The Beyman Bros. have every intention of doing a massive world tour if the money and accommodations are up to their medium-high standards.

Mr. Guest plays Collings acoustic guitars, Music Man electrics and Collings and Monteleone mandolins. The mandola and mandocello were made by Gibson in 1924 and 1916 respectively. The clarinet is a Buffet as in buffet.
Nudgie Beyman (a.k.a. David Nichtern)

David Nichtern is a songwriter, record producer, guitarist, and composer for film and television. The four-time Emmy award-winner and two-time Grammy-nominated composer is widely known for having written the hit song, "Midnight at the Oasis." Drawn to music from the start, David began playing guitar when he was eight, composing in his teens, and working as a professional musician while still in college at Columbia University. Throughout a diverse and colorful career, he has collaborated with a wide range of artists including Paul Simon, Stevie Wonder, Jerry Garcia, Christopher Guest, Billy Crystal, Brand New Heavies, Maria Muldaur, The McGarrigles, Chaka Khan, David Sanborn, Patti LuPone, The Chieftains, David Bromberg, Dr. John, Krishna Das, Sultan Khan, Kassie DePaiva, Renee Olstead and many others.

David has worked closely with his wife, Cyndi Lee (world-renowned yoga teacher and founder of the OM yoga center in NYC), to develop music for yoga and meditation, under the banner of his Dharma Moon record label. In addition to The Beyman Bros, his band Drala, created with bansuri flute master Steve Gorn, is also featured on the label.

When not busy with The Beyman Bros, David Nichtern is working on the Rare Elements 2 remix album with world-famous Turkish musician Omar Faruk Tekbilek, and he is also producing a new record for Krishna Das and just finished one for Wade Morissette.

More info about David Nichtern is available at

CJ Beyman (a.k.a. CJ Vanston)

CJ Beyman is the baby brother of the Beymans. Growing up, CJ was frequently the foil for his older brother's ribbing and good-natured bullying, but was also the recipient of their love, guidance and protection. Doc and Nudgie seemed to be always looking out for CJ. In a famous incident at Gloucester Middle School, Doc and Nudgie subdued one of CJ's tormentors and played a Yoko Ono record continuously until he swore to let little CJ be.

Much of CJ's earliest musical memories came from sleeping inside the bass drum at Doc and Nudgie's gigs in Middle school, while he was only five years of age,  an education that has now paid off as he is now literally the sonic bottom end of the Beymans.

Being a Sputnik-era child put CJ in a different musical generation than his big brothers. While Doc and Nudgie were fawning over acoustic bluegrass music, CJ was attracted to the electronic world through artists such as Wendy Carlos, Morton Subotnik and Isao Tomita. These potent influences, combined with CJ's jazz and classical piano background, laid the foundation to join his brothers in an early incantation of the Beyman Bros which included the Icelandic twin brothers Bragi and Gunnar Olafsson on drums and bass respectively.
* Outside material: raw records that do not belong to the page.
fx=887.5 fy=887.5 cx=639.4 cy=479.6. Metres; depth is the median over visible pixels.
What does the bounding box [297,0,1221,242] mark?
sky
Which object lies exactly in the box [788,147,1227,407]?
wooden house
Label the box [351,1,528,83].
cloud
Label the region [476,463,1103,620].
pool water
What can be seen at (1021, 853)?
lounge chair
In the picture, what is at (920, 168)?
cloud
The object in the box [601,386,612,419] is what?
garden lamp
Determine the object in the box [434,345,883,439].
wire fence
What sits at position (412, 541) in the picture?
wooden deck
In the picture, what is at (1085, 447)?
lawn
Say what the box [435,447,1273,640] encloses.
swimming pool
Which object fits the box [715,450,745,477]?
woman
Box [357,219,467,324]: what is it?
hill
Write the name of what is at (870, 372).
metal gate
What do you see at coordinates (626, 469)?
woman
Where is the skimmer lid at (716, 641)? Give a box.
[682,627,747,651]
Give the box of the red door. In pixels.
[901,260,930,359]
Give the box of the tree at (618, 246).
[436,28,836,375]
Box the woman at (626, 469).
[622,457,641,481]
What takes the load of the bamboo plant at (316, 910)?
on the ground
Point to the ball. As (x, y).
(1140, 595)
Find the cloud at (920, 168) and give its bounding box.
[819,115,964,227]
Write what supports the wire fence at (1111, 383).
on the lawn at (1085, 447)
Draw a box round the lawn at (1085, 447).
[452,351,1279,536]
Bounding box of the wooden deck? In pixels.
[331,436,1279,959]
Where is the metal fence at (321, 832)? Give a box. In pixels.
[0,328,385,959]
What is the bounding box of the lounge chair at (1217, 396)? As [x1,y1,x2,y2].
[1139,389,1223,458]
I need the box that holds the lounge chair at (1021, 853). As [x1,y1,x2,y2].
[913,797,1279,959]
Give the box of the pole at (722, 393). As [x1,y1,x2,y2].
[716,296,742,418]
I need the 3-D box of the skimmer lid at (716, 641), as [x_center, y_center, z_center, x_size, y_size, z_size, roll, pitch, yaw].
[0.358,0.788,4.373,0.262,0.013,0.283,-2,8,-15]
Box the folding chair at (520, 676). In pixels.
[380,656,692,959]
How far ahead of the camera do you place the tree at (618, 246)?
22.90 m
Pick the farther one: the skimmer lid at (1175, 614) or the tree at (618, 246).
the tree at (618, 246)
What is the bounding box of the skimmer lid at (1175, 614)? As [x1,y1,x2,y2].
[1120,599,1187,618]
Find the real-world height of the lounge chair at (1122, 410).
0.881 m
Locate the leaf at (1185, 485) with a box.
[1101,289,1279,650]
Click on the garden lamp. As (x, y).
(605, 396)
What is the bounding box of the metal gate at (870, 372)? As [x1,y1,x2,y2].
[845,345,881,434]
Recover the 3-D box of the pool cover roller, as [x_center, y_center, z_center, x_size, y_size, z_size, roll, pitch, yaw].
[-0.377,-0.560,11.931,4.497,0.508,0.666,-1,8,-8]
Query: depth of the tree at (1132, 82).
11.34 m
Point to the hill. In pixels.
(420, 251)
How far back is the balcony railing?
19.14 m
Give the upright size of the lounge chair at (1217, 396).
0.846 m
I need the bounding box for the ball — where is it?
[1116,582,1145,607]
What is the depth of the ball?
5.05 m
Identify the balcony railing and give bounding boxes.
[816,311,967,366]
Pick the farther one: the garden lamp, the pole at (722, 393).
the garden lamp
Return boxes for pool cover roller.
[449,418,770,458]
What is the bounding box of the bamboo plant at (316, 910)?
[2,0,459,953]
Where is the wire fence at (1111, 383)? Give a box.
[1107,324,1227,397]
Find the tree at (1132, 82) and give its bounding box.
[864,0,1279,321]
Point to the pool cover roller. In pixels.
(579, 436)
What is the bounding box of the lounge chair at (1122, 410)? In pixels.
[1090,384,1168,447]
In an early attempt, CJ re-arranged old Icelandic folk songs into instrumental ramblings laced with electronic soundscapes that were initially rejected by the older brothers as "self-indulgent." These early explorations did however prove to be the basis for many of the sounds that emerge on The Beyman's later works, not the least of which is this album.
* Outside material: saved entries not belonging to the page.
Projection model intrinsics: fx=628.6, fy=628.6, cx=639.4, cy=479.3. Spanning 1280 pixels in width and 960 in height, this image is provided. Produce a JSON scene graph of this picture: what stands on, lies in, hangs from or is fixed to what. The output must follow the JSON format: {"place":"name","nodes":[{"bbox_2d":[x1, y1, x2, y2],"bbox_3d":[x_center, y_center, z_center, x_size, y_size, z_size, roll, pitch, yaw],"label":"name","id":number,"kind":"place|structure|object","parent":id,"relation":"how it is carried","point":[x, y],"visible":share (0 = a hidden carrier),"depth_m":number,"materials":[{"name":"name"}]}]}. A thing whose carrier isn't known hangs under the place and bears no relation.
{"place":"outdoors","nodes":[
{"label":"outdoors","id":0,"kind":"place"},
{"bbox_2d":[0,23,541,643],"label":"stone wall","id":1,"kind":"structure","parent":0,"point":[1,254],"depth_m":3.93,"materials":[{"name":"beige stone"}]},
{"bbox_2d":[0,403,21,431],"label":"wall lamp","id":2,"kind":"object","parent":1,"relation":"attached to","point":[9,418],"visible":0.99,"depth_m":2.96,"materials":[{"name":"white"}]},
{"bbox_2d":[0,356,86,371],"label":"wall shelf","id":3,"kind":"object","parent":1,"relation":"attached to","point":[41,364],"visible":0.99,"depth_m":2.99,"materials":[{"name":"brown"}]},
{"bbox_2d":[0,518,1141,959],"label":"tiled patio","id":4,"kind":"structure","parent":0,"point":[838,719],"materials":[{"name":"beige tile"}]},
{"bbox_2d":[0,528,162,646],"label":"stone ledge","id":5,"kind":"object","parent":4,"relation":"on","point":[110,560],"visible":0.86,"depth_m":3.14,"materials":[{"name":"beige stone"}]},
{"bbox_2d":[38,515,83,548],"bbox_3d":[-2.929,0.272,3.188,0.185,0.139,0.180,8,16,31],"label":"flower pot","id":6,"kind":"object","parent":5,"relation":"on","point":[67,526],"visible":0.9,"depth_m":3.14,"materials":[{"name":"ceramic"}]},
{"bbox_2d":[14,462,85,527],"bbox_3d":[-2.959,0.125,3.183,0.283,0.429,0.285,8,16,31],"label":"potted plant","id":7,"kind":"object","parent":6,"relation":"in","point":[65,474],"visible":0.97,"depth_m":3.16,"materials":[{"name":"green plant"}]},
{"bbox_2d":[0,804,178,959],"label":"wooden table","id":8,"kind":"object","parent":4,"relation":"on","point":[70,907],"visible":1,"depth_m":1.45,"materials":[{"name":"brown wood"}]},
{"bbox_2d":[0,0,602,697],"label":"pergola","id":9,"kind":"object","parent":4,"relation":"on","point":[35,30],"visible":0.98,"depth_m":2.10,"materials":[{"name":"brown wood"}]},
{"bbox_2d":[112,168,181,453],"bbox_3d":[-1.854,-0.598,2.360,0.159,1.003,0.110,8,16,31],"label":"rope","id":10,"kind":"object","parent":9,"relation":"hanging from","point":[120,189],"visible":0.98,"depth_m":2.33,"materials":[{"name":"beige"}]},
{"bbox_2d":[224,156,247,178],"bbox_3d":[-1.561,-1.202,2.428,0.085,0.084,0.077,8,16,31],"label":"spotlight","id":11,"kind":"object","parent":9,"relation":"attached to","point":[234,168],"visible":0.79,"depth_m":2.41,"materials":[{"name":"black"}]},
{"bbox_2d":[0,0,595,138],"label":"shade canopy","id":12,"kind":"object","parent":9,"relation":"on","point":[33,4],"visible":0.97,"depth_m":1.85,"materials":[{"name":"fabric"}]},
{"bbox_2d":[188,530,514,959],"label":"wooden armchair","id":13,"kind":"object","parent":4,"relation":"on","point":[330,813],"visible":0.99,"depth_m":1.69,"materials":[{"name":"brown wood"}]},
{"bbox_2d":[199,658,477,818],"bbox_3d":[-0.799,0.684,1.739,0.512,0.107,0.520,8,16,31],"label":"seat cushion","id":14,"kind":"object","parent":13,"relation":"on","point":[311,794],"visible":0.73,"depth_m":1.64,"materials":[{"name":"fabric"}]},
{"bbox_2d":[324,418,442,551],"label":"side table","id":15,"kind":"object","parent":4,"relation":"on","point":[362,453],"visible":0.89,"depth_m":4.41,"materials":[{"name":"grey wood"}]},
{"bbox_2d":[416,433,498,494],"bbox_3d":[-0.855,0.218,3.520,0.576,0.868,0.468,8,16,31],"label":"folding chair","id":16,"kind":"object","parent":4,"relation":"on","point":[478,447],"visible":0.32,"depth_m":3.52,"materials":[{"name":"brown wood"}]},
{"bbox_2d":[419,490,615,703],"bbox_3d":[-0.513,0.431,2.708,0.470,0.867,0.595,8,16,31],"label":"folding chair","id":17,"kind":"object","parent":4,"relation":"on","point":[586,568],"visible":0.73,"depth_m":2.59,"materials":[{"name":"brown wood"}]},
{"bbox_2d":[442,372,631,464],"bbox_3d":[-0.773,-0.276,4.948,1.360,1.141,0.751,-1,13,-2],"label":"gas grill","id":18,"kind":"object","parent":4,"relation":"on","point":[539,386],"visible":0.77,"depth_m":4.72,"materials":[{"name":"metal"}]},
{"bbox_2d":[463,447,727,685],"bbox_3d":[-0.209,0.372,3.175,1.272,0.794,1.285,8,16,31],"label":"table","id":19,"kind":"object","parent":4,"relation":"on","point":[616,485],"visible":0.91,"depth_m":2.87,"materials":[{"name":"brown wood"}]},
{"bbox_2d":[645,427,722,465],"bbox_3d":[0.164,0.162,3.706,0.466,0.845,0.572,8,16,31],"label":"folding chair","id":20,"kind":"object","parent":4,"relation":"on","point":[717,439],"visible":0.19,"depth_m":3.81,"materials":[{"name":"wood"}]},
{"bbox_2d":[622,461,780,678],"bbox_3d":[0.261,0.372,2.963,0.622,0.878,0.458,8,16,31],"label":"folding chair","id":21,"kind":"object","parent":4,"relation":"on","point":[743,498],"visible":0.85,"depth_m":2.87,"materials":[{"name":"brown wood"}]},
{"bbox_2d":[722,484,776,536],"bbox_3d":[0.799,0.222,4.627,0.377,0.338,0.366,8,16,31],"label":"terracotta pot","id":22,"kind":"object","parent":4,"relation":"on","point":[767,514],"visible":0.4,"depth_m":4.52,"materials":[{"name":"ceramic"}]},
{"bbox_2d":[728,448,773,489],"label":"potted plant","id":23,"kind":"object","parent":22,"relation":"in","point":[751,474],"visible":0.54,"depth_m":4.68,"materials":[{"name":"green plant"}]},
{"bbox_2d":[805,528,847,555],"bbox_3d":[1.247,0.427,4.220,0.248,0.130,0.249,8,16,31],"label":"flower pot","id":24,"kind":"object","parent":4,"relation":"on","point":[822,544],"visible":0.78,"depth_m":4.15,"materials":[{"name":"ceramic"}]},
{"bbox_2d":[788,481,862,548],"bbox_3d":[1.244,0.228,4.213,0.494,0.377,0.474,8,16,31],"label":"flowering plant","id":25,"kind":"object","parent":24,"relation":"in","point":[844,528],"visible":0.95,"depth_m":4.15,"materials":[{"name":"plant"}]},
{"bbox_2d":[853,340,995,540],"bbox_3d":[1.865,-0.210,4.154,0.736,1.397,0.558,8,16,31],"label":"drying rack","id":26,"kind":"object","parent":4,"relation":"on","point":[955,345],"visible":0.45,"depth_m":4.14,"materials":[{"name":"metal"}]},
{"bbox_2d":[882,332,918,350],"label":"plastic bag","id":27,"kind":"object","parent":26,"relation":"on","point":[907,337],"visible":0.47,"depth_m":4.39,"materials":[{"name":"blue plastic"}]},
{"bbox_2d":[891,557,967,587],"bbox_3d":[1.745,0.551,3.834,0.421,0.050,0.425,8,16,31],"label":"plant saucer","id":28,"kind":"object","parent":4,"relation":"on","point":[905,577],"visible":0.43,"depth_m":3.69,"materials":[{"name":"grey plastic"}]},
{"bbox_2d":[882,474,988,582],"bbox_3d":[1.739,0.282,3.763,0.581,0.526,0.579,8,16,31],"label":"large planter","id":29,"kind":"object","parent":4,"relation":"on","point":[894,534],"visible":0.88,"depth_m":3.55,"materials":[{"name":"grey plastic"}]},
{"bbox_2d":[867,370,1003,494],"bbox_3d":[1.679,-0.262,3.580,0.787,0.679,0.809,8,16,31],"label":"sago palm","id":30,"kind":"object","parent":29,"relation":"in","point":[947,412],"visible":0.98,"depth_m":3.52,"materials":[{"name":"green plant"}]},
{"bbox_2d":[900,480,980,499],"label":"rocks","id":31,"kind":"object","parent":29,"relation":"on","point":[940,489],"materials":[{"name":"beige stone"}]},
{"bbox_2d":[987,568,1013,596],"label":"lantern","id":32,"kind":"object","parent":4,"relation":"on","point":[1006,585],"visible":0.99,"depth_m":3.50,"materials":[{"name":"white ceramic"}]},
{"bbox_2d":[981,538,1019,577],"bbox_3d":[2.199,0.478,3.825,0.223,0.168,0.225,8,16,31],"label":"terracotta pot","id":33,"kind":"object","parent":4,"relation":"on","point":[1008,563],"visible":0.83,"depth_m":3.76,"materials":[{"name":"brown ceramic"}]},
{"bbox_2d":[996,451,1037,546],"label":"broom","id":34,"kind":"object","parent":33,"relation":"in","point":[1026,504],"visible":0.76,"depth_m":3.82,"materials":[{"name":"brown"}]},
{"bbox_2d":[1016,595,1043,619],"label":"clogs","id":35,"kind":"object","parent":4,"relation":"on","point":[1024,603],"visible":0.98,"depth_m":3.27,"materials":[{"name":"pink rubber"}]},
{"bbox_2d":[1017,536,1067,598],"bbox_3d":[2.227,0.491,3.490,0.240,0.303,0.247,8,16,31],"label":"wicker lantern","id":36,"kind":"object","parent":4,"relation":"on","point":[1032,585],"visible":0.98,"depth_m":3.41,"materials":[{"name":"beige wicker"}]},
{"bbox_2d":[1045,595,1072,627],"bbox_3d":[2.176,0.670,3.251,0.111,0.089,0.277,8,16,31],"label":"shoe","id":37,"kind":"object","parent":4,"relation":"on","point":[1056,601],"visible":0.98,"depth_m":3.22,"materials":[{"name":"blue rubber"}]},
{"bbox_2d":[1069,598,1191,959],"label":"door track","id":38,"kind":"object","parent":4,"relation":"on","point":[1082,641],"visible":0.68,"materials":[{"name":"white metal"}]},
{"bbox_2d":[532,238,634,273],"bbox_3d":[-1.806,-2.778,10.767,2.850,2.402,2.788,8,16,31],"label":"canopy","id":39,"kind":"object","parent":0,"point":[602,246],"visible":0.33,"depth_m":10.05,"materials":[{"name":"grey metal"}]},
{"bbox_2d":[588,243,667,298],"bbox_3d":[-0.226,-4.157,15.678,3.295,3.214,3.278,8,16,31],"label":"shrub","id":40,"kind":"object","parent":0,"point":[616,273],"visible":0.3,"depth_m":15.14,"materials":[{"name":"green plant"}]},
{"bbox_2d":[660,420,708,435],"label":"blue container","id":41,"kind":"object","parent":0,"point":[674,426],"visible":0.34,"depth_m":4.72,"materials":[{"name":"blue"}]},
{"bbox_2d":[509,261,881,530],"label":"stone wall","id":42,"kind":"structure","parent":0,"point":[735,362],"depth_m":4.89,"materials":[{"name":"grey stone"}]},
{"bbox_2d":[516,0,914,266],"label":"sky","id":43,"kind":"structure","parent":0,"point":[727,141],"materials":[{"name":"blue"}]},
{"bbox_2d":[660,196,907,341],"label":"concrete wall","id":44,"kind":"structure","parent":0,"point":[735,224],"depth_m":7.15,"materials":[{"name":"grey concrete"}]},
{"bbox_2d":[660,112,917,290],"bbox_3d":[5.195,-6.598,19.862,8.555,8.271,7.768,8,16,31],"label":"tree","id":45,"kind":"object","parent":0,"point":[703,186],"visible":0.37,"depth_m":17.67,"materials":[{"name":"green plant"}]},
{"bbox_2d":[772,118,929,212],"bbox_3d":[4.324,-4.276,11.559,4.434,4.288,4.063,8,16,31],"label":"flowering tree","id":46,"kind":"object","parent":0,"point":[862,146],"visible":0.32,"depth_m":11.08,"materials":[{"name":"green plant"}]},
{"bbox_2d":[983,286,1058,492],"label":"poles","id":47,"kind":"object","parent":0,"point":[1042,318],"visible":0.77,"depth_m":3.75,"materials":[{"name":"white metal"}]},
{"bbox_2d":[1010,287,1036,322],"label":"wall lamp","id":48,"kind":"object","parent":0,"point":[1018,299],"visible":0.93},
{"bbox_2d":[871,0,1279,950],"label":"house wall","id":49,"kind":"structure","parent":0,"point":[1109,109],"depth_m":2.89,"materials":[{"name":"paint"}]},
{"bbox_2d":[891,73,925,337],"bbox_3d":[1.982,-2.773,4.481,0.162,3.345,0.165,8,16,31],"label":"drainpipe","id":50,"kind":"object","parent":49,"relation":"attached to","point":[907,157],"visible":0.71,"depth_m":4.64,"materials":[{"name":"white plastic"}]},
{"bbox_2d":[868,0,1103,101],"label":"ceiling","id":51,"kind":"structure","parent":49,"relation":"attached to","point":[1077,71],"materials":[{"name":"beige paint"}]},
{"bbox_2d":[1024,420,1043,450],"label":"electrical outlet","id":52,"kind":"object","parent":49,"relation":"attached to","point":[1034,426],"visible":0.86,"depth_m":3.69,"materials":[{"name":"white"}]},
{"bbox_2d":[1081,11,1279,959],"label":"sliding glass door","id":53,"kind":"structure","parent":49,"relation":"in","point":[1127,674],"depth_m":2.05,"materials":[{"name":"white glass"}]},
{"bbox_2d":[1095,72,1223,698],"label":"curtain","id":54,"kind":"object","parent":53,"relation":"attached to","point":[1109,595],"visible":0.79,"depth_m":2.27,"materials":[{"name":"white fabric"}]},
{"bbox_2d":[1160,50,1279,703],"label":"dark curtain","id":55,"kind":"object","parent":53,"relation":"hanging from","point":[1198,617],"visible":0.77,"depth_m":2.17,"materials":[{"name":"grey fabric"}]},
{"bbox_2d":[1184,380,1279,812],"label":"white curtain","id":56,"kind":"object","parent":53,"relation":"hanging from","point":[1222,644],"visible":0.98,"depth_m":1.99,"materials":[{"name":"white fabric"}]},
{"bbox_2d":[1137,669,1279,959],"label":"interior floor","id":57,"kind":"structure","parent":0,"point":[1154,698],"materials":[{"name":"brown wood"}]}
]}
Curiously, despite all his eclectic influences, and contrary to his own instincts, CJ soon discovered that deep down, he was a frustrated guitar player. Many late night spins of the old records lying around the Beyman household led CJ to fall in love with the roots that had made his older brothers swoon. This awakening led to the the first glimmers of the modern Beyman sound.
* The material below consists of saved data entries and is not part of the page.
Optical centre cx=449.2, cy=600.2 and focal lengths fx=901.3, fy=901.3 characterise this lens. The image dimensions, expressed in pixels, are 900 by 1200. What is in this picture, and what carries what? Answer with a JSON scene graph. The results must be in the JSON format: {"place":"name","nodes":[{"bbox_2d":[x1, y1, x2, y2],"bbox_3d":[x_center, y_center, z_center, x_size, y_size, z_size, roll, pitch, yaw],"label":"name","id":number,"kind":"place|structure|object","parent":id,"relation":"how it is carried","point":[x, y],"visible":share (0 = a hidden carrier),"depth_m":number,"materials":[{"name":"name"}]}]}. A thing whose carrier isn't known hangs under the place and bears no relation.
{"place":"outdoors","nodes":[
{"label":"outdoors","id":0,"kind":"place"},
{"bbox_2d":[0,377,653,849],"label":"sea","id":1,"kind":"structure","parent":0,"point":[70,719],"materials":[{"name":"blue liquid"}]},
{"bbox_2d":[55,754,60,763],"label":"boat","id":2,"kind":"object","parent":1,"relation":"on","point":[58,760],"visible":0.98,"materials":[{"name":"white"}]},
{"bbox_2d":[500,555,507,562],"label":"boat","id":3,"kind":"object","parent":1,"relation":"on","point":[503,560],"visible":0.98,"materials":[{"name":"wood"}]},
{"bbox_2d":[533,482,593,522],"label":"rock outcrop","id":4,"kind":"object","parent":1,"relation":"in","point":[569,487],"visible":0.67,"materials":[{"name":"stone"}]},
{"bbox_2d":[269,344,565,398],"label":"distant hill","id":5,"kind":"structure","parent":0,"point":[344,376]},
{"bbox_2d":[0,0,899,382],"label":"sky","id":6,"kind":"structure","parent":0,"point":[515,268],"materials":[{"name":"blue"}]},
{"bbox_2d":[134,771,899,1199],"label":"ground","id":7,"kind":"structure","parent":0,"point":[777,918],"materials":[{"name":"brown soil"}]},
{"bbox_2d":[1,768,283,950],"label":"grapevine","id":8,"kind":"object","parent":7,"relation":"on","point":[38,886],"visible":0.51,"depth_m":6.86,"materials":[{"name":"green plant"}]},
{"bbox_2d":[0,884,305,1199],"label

CJ's fascination with electronics also led him into engineering and mixing the Beyman's records, as their original engineer, Nick Weston, retired to raise champion horses in Borgarnes, Iceland with the Olafsson twins. The only downside for his electronic acumen has been that CJ now serves as the chief source of technical support for Doc and Nudgie. CJ currently lives in Studio City, California and plays to a 17 handicap.